According to the authors:

  • Medicare Part D reduced user cost among the elderly by 18.4 percent, increased their use of prescription drugs by about 12.8 percent and increased total U.S. usage by 4.5 percent in 2006.
  • The estimated crowd-out rate was about 72 percent: Every seven prescriptions paid for by the government crowded out five other prescriptions and resulted in only two additional prescriptions used.

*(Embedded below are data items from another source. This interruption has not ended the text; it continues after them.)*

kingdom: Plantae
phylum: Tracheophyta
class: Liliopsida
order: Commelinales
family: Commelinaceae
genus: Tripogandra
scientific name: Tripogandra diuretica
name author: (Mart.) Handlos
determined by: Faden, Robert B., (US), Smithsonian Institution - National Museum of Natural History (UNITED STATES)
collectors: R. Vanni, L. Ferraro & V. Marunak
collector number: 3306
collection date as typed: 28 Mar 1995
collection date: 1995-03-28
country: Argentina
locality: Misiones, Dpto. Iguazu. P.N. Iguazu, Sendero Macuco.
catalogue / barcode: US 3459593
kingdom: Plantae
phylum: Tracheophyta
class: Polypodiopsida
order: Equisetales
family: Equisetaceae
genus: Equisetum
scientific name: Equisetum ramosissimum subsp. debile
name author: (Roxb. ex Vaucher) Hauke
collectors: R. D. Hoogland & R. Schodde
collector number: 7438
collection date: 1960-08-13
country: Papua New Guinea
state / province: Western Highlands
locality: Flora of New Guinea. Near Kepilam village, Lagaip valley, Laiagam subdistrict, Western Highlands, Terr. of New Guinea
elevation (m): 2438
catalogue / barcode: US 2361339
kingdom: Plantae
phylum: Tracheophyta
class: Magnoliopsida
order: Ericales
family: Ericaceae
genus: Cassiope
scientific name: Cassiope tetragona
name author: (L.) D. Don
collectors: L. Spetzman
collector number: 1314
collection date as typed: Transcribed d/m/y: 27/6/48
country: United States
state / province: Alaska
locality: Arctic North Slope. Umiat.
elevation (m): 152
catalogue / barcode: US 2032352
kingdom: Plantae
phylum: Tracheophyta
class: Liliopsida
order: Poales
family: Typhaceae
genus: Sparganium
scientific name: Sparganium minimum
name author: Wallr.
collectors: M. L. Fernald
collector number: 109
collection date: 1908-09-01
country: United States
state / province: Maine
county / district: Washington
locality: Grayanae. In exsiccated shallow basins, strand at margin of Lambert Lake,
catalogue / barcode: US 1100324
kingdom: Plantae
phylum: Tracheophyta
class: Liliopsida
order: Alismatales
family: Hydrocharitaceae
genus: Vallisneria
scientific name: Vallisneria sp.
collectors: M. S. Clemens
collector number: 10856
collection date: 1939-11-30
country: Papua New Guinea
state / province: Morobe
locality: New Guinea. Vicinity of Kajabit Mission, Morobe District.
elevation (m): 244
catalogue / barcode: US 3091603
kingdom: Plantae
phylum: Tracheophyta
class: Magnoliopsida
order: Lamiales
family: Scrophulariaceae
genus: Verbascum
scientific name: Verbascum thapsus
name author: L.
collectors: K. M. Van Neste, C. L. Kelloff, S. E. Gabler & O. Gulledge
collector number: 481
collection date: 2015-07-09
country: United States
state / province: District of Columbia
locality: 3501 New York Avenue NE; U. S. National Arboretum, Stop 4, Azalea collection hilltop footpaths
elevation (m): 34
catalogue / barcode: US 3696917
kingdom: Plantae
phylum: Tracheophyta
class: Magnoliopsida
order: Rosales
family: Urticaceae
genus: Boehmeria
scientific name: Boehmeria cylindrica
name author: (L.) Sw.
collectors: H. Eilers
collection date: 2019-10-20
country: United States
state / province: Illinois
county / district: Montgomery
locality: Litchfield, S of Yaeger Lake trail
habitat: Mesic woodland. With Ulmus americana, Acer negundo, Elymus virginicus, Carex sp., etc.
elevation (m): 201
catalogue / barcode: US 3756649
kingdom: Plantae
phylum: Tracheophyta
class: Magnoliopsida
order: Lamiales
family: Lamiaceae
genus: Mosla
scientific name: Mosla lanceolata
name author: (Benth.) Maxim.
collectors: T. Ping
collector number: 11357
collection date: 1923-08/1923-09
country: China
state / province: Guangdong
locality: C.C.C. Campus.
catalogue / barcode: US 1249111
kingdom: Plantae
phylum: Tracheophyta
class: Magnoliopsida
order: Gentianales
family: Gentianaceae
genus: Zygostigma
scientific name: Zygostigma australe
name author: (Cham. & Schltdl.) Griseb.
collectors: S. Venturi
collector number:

Further, there is evidence that although reducing the user cost of prescription drugs increases drug spending, it reduces other medical spending, because it increases compliance with drug therapy.  According to Dana Goldman and colleagues in the American Journal of Managed Care:

  • There exists a large inverse relationship between copayments and compliance in all risk groups: for each $10 rise in copayments, average compliance in a plan-year fell by five percentage points.
  • They estimated that if the health plans had reduced high- and medium-risk patients' copayments on cholesterol-lowering medications from $10 to $0, their pharmacy payments would have increased by $486 million, but their inpatient hospital spending would have declined by $839 million.

In addition, their spending on emergency department visits would also have declined.  The 18.4 percent decline in the amount paid by patient per day of therapy attributable to Medicare Part D has probably reduced Parts A and B spending, but the magnitude of the decrease is not yet known.